In 2002, Claude, together with Dr. Joe Tohme, founded the Global Cassava Partnership for the 21st Century – which is now a legacy in honour of his drive and ambition and a platform to continue what he started.
He is a fellow of the American Association for the Advancement of Science, of the American Phytopathological Society (APS) and a member of the St Louis Academy of Sciences. In 2007, Claude was knighted “Chevalier de l’Ordre des Palmes Académiques” by the French Minister of High Education and Research.
He is described by those he works with, as a, friend, colleague, convener, initiator and mentor.
“Claude is also a good, loyal friend. He often makes me smile, laugh, and drink good French wine. Thank you, Claude, for putting your considerable energy and talents at the service of others for so many years.” – Lawrence Kent, Bill & Melinda Gates Foundation
“It’s been a personal pleasure to have worked with Claude on several GCP21 convenings, as we overcame some quite challenging obstacles in pursuit of this dream for our amazing crop.” – Graham Thiele, RTB Director
“Congratulations for this beautiful career dedicated to science and development of Southern countries.” – IRD colleagues who crossed your path
“I particularly, and we the members, generally, of the ‘Cassava Fraternity’ and the GC Partnership Mafia owe Claude a huge debt of gratitude which we hope this Special Award to him represents.” – Eugene Terry
“You don’t sleep. We appreciate you.” – Peter Kulakow, International Institute of Tropical Agriculture (IITA)
“For his retirement, I would like to bestow him with a Doctor of Philosophy in persuasion.” – Alfred Dixon, IITA
“I admire Claude for his dedication to cassava and he deserves great appreciation and a big ‘Thank you’ from the cassava community.” – Wilhelm Gruissem, Plant Biotechnology
“Your ‘Can Do’ Spirit deserves to be transferred to the future ‘Claudes’ in our globe.” – Lateef Sanni, Deputy Vice Chancellor, Federal University of Agriculture, Abeokuta, Nigeria.

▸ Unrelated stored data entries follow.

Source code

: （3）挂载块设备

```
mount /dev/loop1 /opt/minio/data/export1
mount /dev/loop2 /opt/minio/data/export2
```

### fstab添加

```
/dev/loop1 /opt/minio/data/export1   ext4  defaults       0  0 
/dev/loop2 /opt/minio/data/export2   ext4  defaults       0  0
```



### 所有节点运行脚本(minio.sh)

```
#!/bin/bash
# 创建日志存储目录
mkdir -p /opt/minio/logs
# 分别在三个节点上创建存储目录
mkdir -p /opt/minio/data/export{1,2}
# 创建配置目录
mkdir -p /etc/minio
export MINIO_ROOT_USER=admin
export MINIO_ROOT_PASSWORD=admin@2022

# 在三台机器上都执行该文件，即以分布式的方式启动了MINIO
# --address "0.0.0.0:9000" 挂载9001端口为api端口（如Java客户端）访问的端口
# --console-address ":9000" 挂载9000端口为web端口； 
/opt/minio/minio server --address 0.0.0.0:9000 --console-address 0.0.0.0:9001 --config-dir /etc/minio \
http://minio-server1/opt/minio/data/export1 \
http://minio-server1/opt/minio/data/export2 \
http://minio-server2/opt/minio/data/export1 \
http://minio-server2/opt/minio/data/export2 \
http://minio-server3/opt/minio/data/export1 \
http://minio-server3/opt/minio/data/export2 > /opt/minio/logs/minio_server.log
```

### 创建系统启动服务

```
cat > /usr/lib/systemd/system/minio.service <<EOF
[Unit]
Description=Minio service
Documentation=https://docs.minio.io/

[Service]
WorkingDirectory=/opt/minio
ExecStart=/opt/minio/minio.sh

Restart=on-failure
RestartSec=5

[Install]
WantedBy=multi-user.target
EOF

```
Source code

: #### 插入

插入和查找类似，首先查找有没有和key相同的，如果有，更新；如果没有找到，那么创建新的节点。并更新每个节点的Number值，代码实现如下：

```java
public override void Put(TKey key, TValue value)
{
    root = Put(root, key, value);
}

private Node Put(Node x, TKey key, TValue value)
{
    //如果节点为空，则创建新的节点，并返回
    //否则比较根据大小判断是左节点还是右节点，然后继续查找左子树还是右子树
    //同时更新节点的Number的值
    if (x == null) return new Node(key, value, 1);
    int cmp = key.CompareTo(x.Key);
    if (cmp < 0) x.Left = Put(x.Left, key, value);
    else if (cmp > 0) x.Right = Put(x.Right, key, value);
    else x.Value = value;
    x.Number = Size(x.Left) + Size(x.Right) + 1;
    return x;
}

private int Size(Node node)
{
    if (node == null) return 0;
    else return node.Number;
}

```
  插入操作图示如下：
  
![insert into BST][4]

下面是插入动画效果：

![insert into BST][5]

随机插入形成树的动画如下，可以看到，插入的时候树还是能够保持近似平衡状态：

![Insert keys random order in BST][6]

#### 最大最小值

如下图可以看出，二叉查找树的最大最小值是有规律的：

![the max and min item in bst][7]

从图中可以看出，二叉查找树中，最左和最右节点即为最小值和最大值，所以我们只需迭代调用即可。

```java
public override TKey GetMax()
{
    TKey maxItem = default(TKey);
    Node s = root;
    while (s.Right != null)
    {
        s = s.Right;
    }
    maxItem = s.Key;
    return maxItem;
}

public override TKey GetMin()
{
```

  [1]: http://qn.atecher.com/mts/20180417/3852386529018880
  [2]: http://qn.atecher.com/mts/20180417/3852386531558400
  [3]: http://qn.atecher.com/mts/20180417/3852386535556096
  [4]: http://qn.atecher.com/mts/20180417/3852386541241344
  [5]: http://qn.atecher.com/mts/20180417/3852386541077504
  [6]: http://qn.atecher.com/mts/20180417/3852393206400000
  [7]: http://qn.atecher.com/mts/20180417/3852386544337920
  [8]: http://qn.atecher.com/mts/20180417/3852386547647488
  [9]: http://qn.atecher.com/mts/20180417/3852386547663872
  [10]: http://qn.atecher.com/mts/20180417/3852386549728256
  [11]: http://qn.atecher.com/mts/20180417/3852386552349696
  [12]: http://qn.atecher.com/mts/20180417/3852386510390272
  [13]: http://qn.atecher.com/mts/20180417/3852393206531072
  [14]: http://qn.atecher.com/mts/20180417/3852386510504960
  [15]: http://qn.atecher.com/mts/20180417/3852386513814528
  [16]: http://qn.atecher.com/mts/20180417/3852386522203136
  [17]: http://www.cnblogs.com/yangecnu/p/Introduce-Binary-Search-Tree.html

“We will all remember Claude as one of the pillars on which cassava biotechnology research was built.” – Luis Augusto Becerra, CIAT
GCP21 consists of 45 member institutions working on the research and development of cassava, a staple crop relied on by more than 500 million people worldwide. The ultimate goal of the partnership is to improve cassava productivity through scientific research and development. The Partnership serves as an advocate for cassava issues and leverages research and development by facilitating dialogue among farmers, stakeholders, producers, researchers and donor agencies via scientific and technical meetings, collectively seeking smart strategies, funding opportunities, and catalysing solutions to technical challenges such as cassava genomics.